Following our series about DevOps KPI in Practice, I have the great pleasure to present to you Chapter 2. Here we will learn the practice aspects to implement the Change Lead Time and Change Volume KPIs.

The chapter index:

Chapter 1 — Deployment Speed, Frequency and Failure
Chapter 2 — Change Lead Time and Change Volume (this)
Chapter 3 — Mean Time To Detection and Mean Time Between Failures
Chapter 4 — Mean Time To Recovery
Chapter 5 — Change Failure Rate
Chapter 6 — Efficiency
Chapter 7 — Performance
Chapter 8 — Pipeline Adoption
Chapter 9 — Final

We had too much theory in the first chapter. Now I will just make a fast intro and we will deep dive into practice.

Now it’s time to work with Change Lead Time and Change Volume.

KPI in Practice

The KPIs in this chapter intends to answer the following questions:

Change Lead Time — how much time we have from issuing a feature and deploy it to production?
Change Volume — how many stories/features and lines-of-code we push to production per deploy?

To materialize our needs we break it down in four subsections: the solution, the ingestion of metrics, the metrics’ meaning for each KPI and the presentation in Grafana.

The Solution

**Version 2** of our solution to implement the DevOps KPI in Practice

Note: some details from Version 1 was suppressed and the detailed data flow is available next.

The developers push to the remote repository all commits that he or she have made, with right issue numbers in the comments.
Gitlab receives this push and executes a webhook to Jira. This webhook contains information about all commits.
Nifi receives the same webhook data that Gitlab sent to Jira. Then, processes the commit messages and extracts the issues numbers.
For each issue number, Nifi validates the details in Jira.
And, for each commit, Nifi gets the statistics from Gitlab.
Nifi joins the webhook data, Gitlab statistics, and Jira data, producing a new JSON and put it into Redis. These data will be there, sleeping.
After some time, maybe hours or days, the deployment will be performed. And then, Jenkins pushes to InfluxDB the build information.
Nifi, time-by-time, gets the build information from InfluxDB, join with the data produced in step 6 and produce a JSON file with hashes, build information, changes, insertions, and deletions.
Nifi fets the change-set from Jenkins API, searching by project name and build number, grouping the hashes that are owned by the project.
Uses MongoDB to accumulate the metrics produced by every build, until having one that deploys a version to production.
The accumulated metrics are transformed into the line protocol and sends to InfluxDB.
InfluxDB serves the metrics to Grafana.
The user gets the metrics, interpret the KPIs and make wise decisions.

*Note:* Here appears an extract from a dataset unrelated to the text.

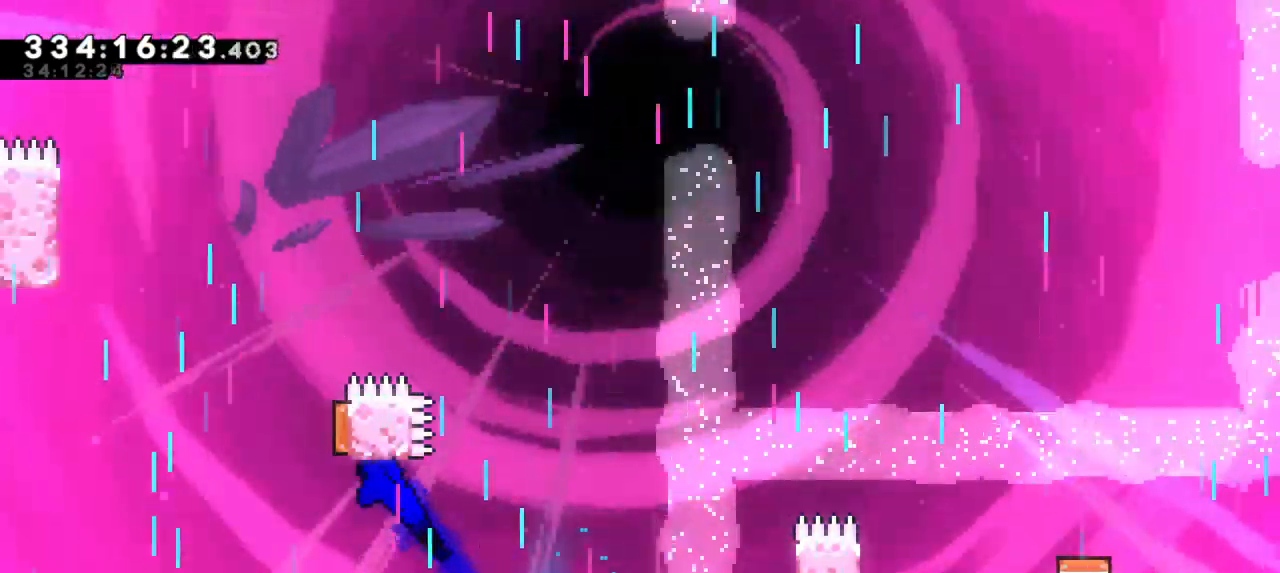
{"keys": ["dash", "up"], "events": [[166, "left", "up"], [266, "jump2", "up"], [300, "up", "down"], [350, "dash", "down"]]}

Gitlab: is our git repository manager and provide a rich REST API to query metrics that we will use to create the KPIs.

JIRA: the most used project management and bug tracker tool, where the scrum masters create the user stories and the developers take the details to implement the features. It’s not free software nor open source but is the best.

MongoDB: very popular noSQL database that we use to accumulate the metrics during the features development lifecycle, then we extract all and compute the KPIs.

The solution for this chapter is a little bit more complex, and to get a better understanding to follow the sequence diagram.

The developer pushes the commits that she or he have made. These commits have Jira issues numbers.
For each push action, Gitlab performs a webhook to Jira. This is just to maintain the default behavior, but our solution is irrelevant.
Gitlab performs a webhook to Jenkins. This starts the pipeline execution and will produce more data for us.
And one more webhook to Nifi, starting the first part of metrics correlation.
Split the webhook data by hash, producing a list where the commit is the master field.
Extract the issues numbers from commits’ message and produce a new list where the issue number is the master field.
By each issue number, try to get details querying the Jira API.
When the issue is not found, pushes a metric to InfluxDB to mark it as a dirty commit.
When the issue is found, set to Redis the issue start timestamp that to be used in the steps ahead.
Now take commit hash context again and for each one gets the commit statistics from Gitlab API.
Joins the issue count and the commit statistics, producing a new JSON.
Sets the new JSON to Redis with commit hash as the key.
In some point of time, Jenkins will send to InfluxDB the information for every pipeline execution, ended with success or with an error.
For every ten seconds, Nifi pulls InfluxDB for pipeline execution information.
Gets the change-set from Jenkins API, based on the build number and project name.
Splits the change-set by commit hash.
Gets the commit hash statistics from Redis (produced in step 12).
Joins the pipeline data, the change-set, and the commit statistics, creating a JSON with project name as the master field.
Saves to MongoDB the JSON created in the step before.
If the environment field value equals to PRD and the status is SUCCESS, executes the alternative flow, from step 21 to 31. Otherwise, jump to the end step.
Gets from MongoDB the accumulated metrics based on the project name.
Deletes from MongoDB the accumulated data, based on the project name.
Sums the statistics.
Pushes the issue count and statistics sum to InfluxDB.
Splits the accumulated metric by issue number.
Gets the issue start timestamp from Redis, based on the number.
Gets the deployment timestamp to use as issue end timestamp.
Computes the total time: end minus start.
Pushes the total time to InfluxDB.
End.

The Metric Ingestion

The ingestion happens when the accumulated data is ready to go from Nifi to InfluxDB. And I think that is clear the use of commits’ hash as a piece of common information in every step. The hash is so consistent, it is generated for every commit made by the developer and is stored in the git remote repository after the developer’s push.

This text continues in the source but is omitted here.